Conditional expectation from two independent random variables

Question

This question is a practice one from "Basic Probability Theory" (Robert B. Ash).

Let $R_1$ and $R_2$ be independent random variables, each with density $f(x)=1/2e^{-x}$, $x\ge 0$; $f(x)=1/2$, $-1\le x\le 0$; $f(x)=0$, $x<-1$. Let $R_3=R_1^2+R_2^2$. Find $E(R_3|R_1=x)$.

At first from my basic knowledge I tried to get $h(z|x) = \frac{f_{13}(x,z)}{f_1(x)}$ to calculate the conditional expectation. So to get $f_{13}(x,z)$, I tried getting a distribution function $P\{R_3\le z,R_1=x\}=F_{13}(x,z)$ and differentiate it only to realize that this can't be a right way to solve this problem.

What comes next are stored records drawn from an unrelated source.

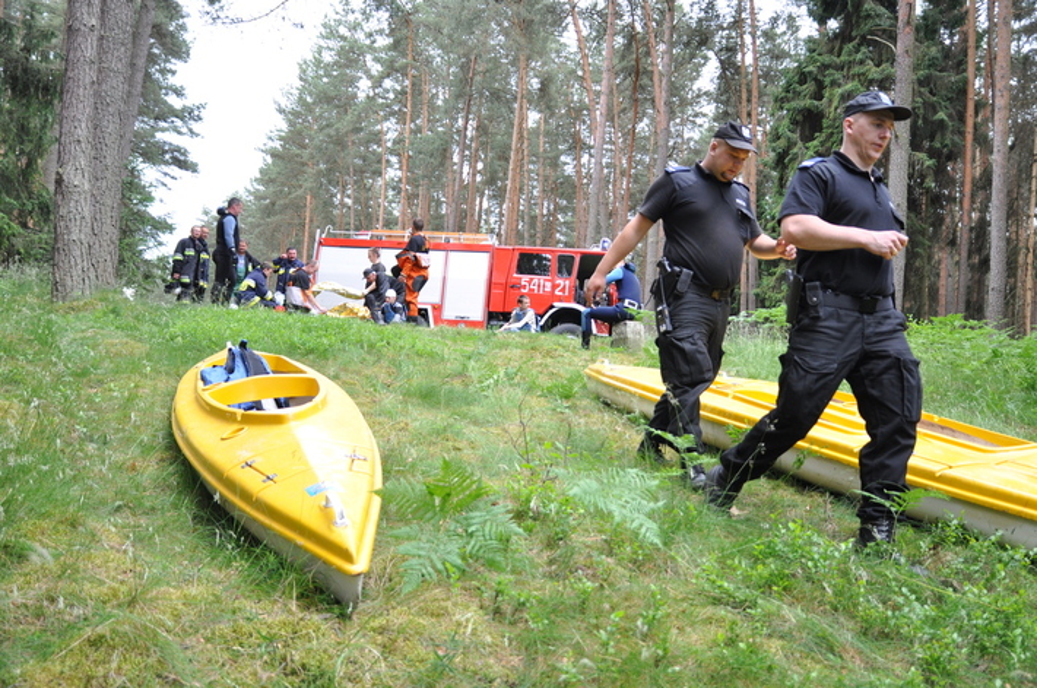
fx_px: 1035
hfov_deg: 53.2
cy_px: 344
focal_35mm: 36
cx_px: 518
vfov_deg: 36.8
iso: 500
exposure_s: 1/400
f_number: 3
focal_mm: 24
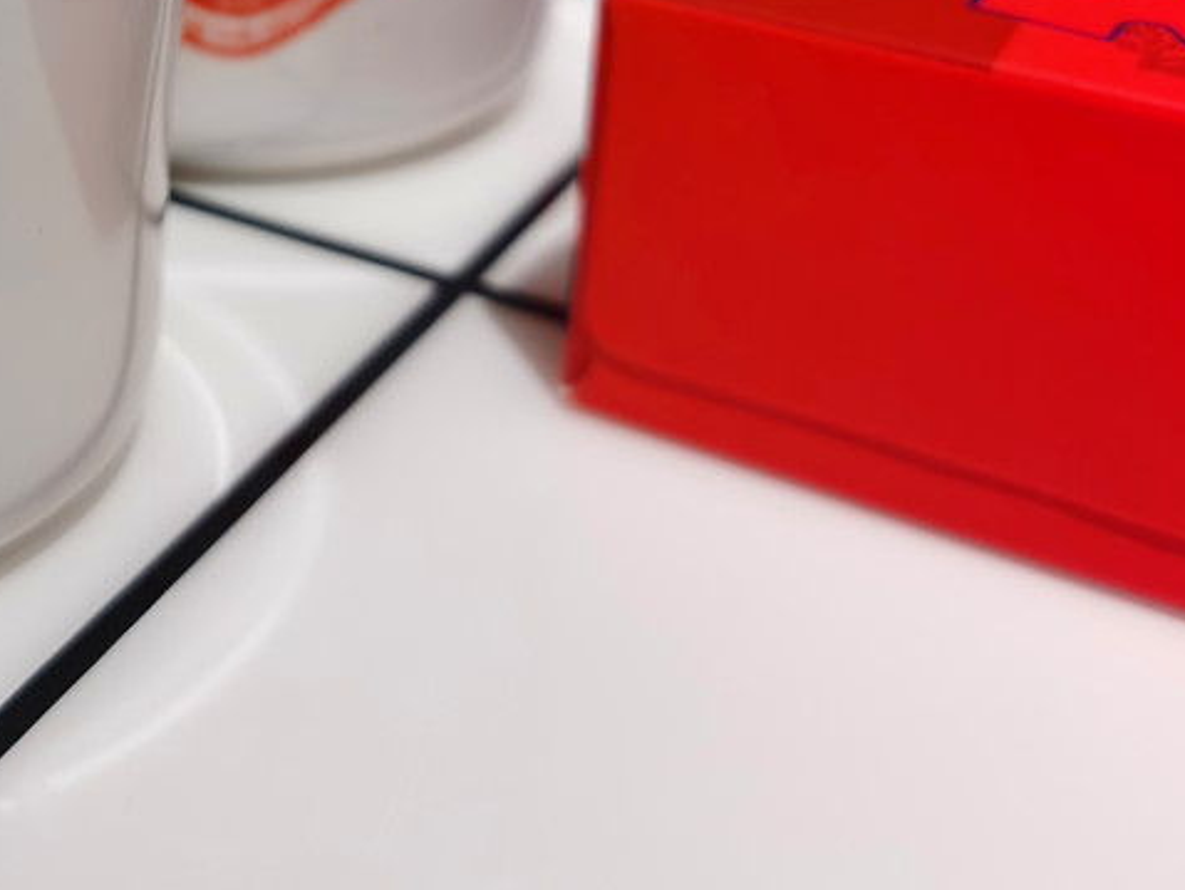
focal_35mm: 61
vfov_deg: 22.9
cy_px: -45
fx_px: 2089
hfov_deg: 30.4
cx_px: 131
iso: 50
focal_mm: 5.56
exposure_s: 1/183
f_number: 1.6
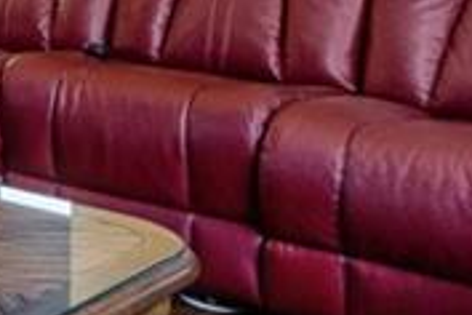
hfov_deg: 15.8
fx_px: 1141
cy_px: -120
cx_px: -573
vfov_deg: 14.9
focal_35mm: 87
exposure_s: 1/3
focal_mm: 10
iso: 320
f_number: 8
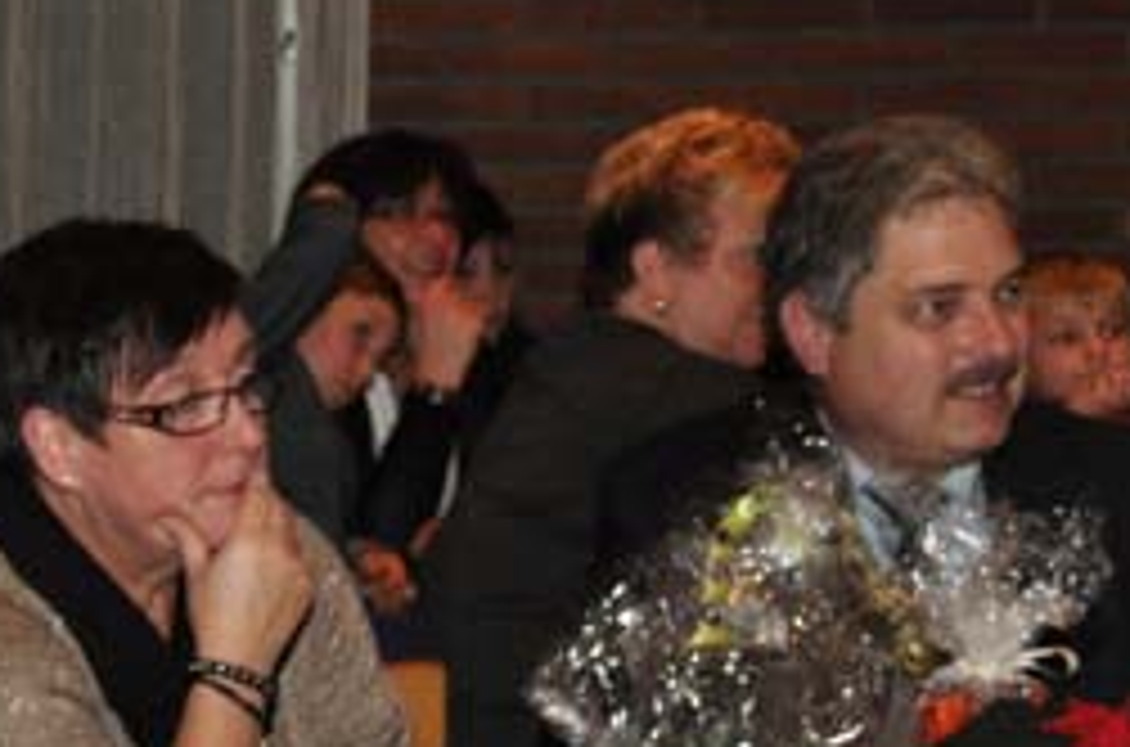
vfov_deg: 10.1
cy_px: 776
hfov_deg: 14.4
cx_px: -495
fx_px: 4195
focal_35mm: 134
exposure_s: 1/60
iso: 800
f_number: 4
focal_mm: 28
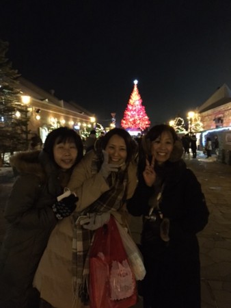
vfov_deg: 61.6
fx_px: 258
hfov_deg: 48.3
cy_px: 154
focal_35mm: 29
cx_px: 116
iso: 1250
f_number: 2.2
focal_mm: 4.15
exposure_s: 1/15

1. Is it okay to get a joint density function from a joint distribution function? I haven't seen any example or practice, at least in this book, of an example differentiating joint distribution function to get a joint density.
2. Is joint density function approach even a right way to approach for this one? I have done an example deriving joint density of two random variables on the way to get their joint distribution function. I guess this could be just that example.
3. Any help on solving this problem?

Answer 1

You seem to be confused on a couple of points so I will try to address them in order the order you asked;

1. "Is it ok to get a joint density from a joint distribution?" Absolutely! Lets say $R_1$ and $R_2$ have joint distribution $F_{R_1,R_2}(x,y)$, then it is usually safe to consider the joint density function to be $$ f_{R_1,R_2}(x,y) = \begin{cases} \frac{\partial^2}{\partial x \partial y}F_{R_1,R_2}(x,y) & \mbox{if this derivative exists at } (x,y), \\ 0 &\mbox{otherwise}. \end{cases} $$
2. Short answer - getting the joint distribution and then conditioning would not be a good way to go here! Your idea has been to construct the complete the density of $R_3$, this is far more information than you need! The question asks only for the expectation of this random variable - this is a much simpler problem than constructing the density so you were right to think you were going the wrong way at this point.
3. As mentioned just calculating the expectation is a much simpler problem because as I am sure you have seen it behaves as a linear operator and so you have $$ \begin{align} \mathbb{E} [ R_3 | R_1 ] &= \mathbb{E} [R_1^2 + R_2^2 \; | \; R_1] \\ &= \mathbb{E}[R_1^2|R_1] + \mathbb{E}[R_2^2|R_1] \\ &= R_1^2+\mathbb{E}[R_2^2] \end{align} $$ where we have used that if $X$ is a random variable and $f$ a function then $\mathbb{E}[f(X)|X] = f(X)$ and that if $X$ and $Y$ are independent then $\mathbb{E}[Y|X] = \mathbb{E}[Y]$. So all that remains for you to do is to substitute in the value $R_1$ is conditioned on and to calculate $\mathbb{E}[R_2^2]$ using the density you have been given.

Hope that helps!